Prior to joining Chime, Claire was Head of Corporate Communications for The BUPA Group, where she ran a 24 hour PR service and was responsible for increasing press coverage by 800% in three years (thus moving its favourability from number four among its peers to the number one slot). Prior to BUPA she ran her own consultancy, which floated on NASDAQ in 1998.

Dr Paul Davies

Dr Paul Davies

Risk Management, Lloyd’s Register

Paul is the Global Business Manager for Risk Management Services at Lloyd’s Register, a non-profit distributing organisation whose mission is to enhance the safety of life and property at sea, on land and in the air. He has over 20 years experience in helping industry and regulators evaluate and communicate risks to workers and the public. This has covered risks associated with offshore platforms, refineries, pipelines, railways, chemical plants, quarries, and aircraft.

Paul began his career in ‘risk’ by determining the risks to the public from the transport of munitions for the Ministry of Defence. This was undertaken during his research tenure at Loughborough University where he was awarded his doctorate in quantitative risk assessment.

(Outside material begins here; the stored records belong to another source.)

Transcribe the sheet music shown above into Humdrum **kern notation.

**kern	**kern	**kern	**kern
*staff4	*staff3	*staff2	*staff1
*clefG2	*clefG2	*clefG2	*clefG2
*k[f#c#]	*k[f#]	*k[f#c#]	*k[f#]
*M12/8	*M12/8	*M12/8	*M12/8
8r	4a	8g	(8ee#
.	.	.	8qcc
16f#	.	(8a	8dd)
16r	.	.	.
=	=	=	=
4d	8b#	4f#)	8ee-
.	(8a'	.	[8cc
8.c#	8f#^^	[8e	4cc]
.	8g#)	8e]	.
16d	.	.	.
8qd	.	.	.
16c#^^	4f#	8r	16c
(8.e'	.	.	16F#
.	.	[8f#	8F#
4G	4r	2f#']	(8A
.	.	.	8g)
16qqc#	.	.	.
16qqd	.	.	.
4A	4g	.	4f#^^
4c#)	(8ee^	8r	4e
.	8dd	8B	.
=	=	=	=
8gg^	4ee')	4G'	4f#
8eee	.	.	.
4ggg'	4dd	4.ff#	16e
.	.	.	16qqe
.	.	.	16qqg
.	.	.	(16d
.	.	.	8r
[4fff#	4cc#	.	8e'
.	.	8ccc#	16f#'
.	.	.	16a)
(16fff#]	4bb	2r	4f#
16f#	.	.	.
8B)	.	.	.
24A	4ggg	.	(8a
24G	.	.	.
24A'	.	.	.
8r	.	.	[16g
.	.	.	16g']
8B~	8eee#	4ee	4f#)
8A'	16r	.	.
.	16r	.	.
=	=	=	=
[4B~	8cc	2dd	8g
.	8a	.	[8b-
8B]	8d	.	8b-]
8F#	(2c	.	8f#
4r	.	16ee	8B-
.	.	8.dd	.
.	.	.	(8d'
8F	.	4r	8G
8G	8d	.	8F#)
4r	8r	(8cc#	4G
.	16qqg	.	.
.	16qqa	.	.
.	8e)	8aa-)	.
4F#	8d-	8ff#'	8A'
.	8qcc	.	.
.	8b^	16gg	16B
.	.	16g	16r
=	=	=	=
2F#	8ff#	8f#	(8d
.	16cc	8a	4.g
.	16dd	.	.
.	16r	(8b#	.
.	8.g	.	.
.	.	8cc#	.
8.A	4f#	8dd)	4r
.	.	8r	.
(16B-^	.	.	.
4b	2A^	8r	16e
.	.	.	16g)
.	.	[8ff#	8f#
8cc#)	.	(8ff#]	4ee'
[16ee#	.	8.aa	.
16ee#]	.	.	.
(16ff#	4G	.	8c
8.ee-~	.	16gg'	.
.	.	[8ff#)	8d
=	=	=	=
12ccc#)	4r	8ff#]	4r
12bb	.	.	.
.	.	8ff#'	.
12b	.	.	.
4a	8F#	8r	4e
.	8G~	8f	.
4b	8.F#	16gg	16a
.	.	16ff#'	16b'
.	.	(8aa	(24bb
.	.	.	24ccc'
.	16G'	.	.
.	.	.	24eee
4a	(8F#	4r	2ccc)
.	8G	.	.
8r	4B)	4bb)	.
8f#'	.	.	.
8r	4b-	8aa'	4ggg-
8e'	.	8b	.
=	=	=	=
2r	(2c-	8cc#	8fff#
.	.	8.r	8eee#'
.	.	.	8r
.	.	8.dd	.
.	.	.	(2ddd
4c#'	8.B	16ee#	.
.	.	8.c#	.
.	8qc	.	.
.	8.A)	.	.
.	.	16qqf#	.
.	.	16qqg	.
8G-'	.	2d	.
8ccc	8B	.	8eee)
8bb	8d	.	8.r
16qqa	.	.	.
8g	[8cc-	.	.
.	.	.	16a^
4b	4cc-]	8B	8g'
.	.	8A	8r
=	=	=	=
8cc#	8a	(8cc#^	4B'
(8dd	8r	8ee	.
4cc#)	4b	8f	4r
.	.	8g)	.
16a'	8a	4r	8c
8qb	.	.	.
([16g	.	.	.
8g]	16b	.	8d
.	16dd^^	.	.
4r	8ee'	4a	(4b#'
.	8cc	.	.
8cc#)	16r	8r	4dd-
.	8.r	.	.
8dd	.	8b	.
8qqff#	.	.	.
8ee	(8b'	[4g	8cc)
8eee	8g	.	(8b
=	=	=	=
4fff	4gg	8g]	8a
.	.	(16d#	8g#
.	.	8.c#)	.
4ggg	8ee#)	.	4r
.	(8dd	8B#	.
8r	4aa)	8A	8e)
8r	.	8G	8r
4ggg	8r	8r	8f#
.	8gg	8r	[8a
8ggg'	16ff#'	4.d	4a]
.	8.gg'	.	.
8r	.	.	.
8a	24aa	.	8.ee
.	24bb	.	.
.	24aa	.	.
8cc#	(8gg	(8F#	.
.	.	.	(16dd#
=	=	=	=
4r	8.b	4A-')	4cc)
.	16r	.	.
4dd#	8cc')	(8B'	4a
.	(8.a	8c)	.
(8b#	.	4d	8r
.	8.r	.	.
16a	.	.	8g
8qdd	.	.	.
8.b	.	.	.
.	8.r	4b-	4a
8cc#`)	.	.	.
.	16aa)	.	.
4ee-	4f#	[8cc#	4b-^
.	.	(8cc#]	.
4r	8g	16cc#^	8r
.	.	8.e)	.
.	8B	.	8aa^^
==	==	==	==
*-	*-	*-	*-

His many other projects have included setting risk-based public safety zones around airports, advising on land-use around major industrial hazards and providing evidence for public inquiries and appeals. Paul lists his assistance following Europe’s largest peacetime fire at Buncefield fuel depot in December 2005 as one of his most testing - helping the operator, regulator and police enter and retrieve evidence from the damaged control room, and the unloading of flammables from damaged storage tanks.

Currently, by invite of the Health & Safety Executive, Paul is advising government on societal risks around non-nuclear major hazard installations. He is also developing a new website for sharing the views of leading experts on major hazard risks, and he continues to add to his many publications and presentations on risk-related matters.